### [Exercise brief]
Copy the text lines of the data, putting "Rio de Janeiro" wherever "São Paulo" appears and leaving everything else unchanged. Leave the pictures out of your answer.
☆ ☆ ☆ ☆ ☆
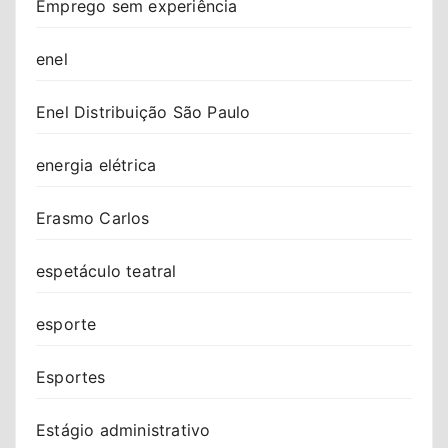
Emprego sem experiência
enel
Enel Distribuição São Paulo
energia elétrica
Erasmo Carlos
espetáculo teatral
esporte
Esportes
Estágio administrativo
☆ ☆ ☆ ☆ ☆
### [Reply to the task]
Emprego sem experiência
enel
Enel Distribuição Rio de Janeiro
energia elétrica
Erasmo Carlos
espetáculo teatral
esporte
Esportes
Estágio administrativo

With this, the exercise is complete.